Deep background

When I asked you if you had changed anything — oh, never mind!

Computerworld  |  Shark Tank
Computerworld / IDG

It’s a long time ago, and this pilot fish’s job is to develop all the software to run a shareware business using Foxpro 2.6 for Windows. (We said it was a long time ago.) The software takes care of inventory and stocking of stores, printing labels for the disks and doing all other necessary tasks.

The owner of the business (we’ll call him Fred) is a reasonably astute businessman, but his acumen doesn’t extend to using computers — he once tried to sell fish’s software to another business without telling fish, but he ran afoul of fish’s built-in copy protection.

One day Fred calls fish and says that all the data is gone. Fish heads to the boss’s house wondering what on earth he could have done that would have deleted all the data.
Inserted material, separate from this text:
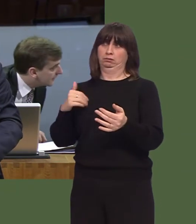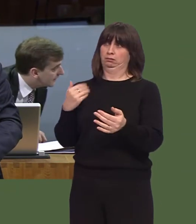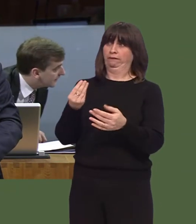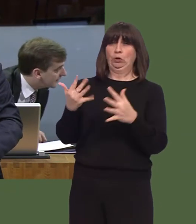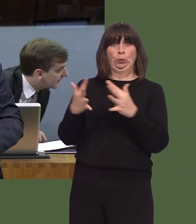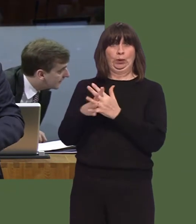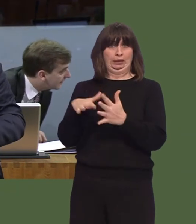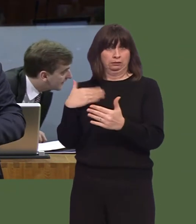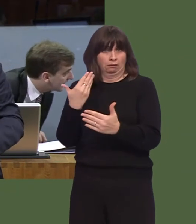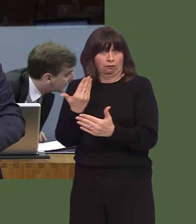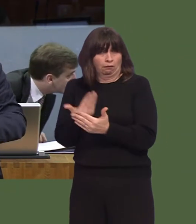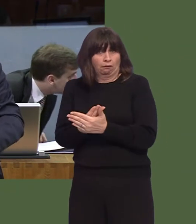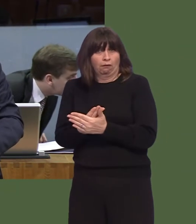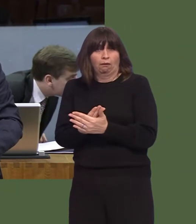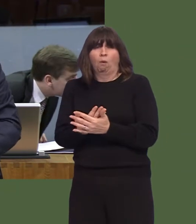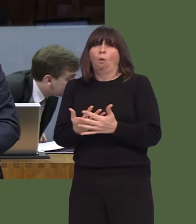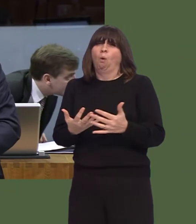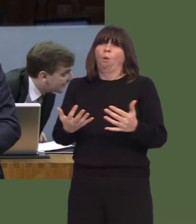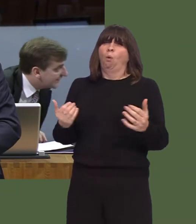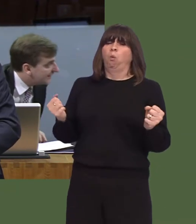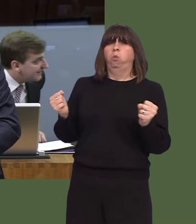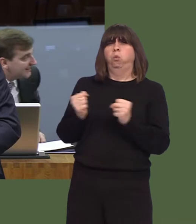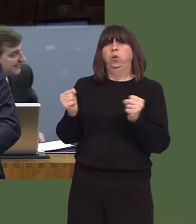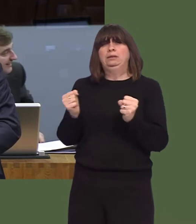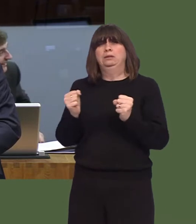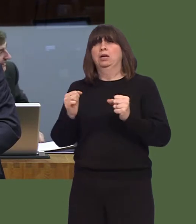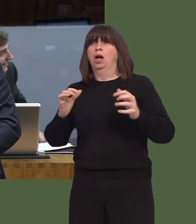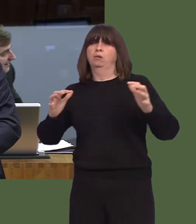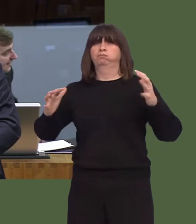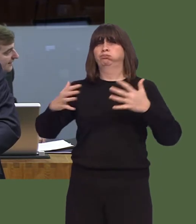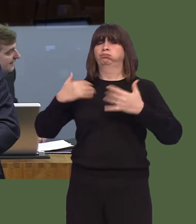couple of weeks, especially those specific winter pressures. Were they predictable and were they preventable?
Once there, Fred claims he did nothing, but fish knows that data doesn’t just disappear all by itself, so he sits down at the computer and brings up his software.

True enough, all the data fields are blank. Oddly, though, the program isn't throwing any errors. After poking around the interfaces for a while and seeing no data, fish takes a look at the databases themselves. Surprise! All the data is there.

Fish shows this to Fred and again I ask if he had made any changes to the system. Again, he denies it. Fish is dubious. Fish brings the software up again and goes to some screens designed for his own use, and lo and behold, one of them has a selection list that’s grayed out but shows the proper data. So fish places the cursor in a text field that seems to be empty and selects all — making the data visible.

Now fish knows the right question to ask. “Fred, did you change anything to do with colors recently?”

“Oh, yes,” says Fred.

“What did you do?” fish asks.

”I changed everything to white text on a dark background,” says Fred.

For fish, this is another lesson in the need to user-proof your code. He goes home and changes every data field in the code to enforce black text on a white background.

Says fish, “Learning how to code correctly happens in school. Learning how to code well happens in real life.”